Dataset entries>
◆ ◆ ◆

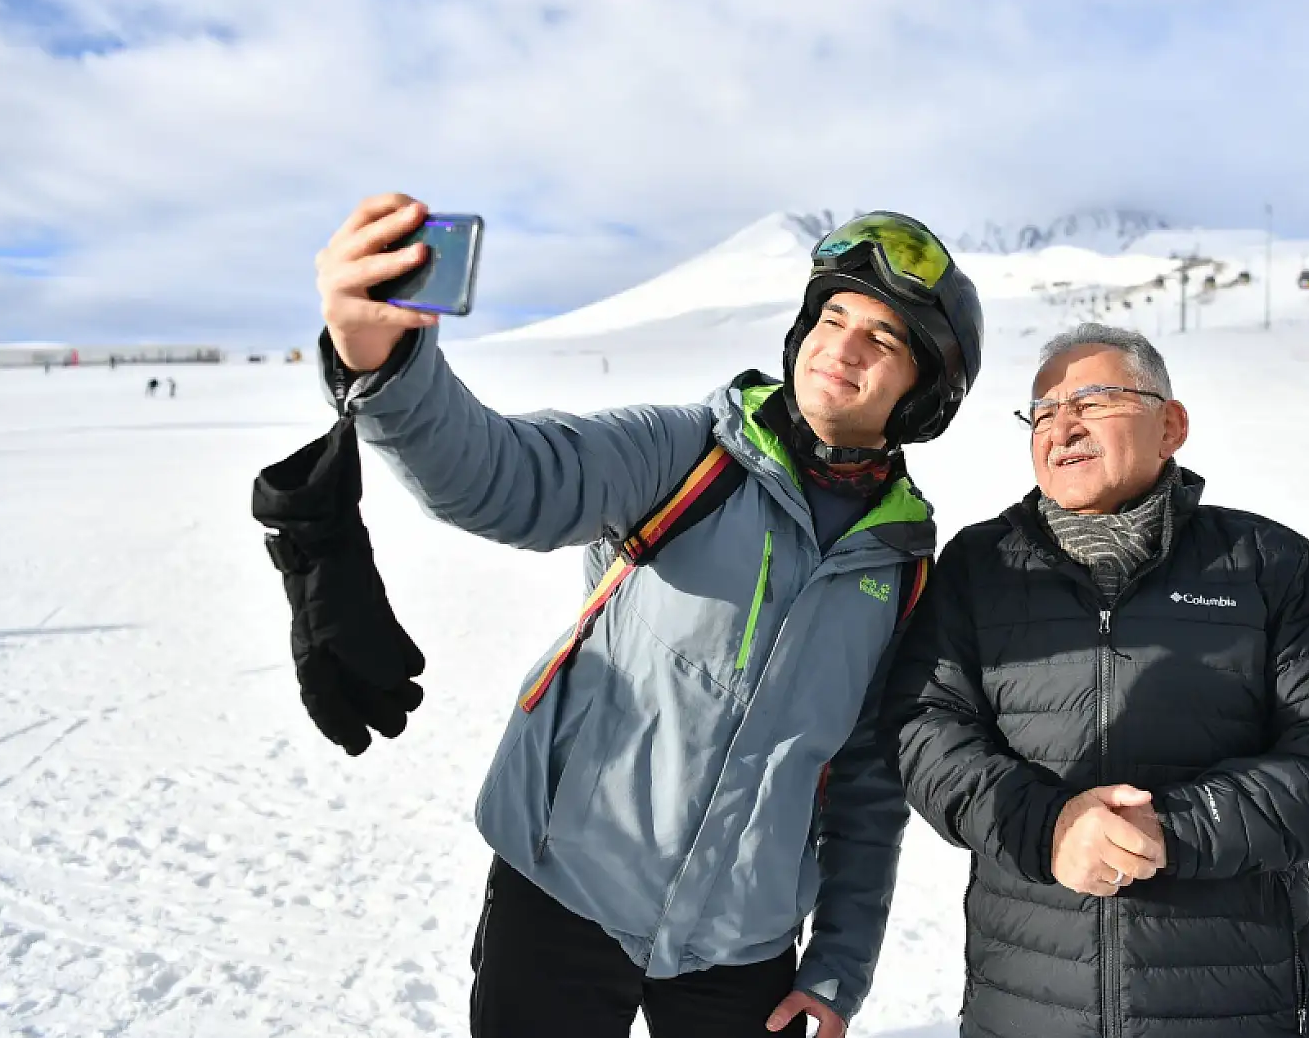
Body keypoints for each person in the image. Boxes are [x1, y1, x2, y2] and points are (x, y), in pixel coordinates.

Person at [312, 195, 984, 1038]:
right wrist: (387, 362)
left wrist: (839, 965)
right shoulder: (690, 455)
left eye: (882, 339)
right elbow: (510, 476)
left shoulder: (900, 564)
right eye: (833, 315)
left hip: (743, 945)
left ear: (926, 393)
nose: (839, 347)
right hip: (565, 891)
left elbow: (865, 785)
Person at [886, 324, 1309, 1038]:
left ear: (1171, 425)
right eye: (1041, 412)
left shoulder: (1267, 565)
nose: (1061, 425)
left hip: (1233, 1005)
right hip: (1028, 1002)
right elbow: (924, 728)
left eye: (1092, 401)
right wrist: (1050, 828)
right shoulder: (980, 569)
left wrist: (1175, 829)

◆ ◆ ◆

How to complete this task>
Only the lines from the one containing "left shoulder: (1267, 565)" through the last line of the records should appear, each written out exactly.

Answer area>
left shoulder: (1267, 565)
nose: (1061, 425)
left hip: (1233, 1005)
right hip: (1028, 1002)
right elbow: (924, 728)
left eye: (1092, 401)
right wrist: (1050, 828)
right shoulder: (980, 569)
left wrist: (1175, 829)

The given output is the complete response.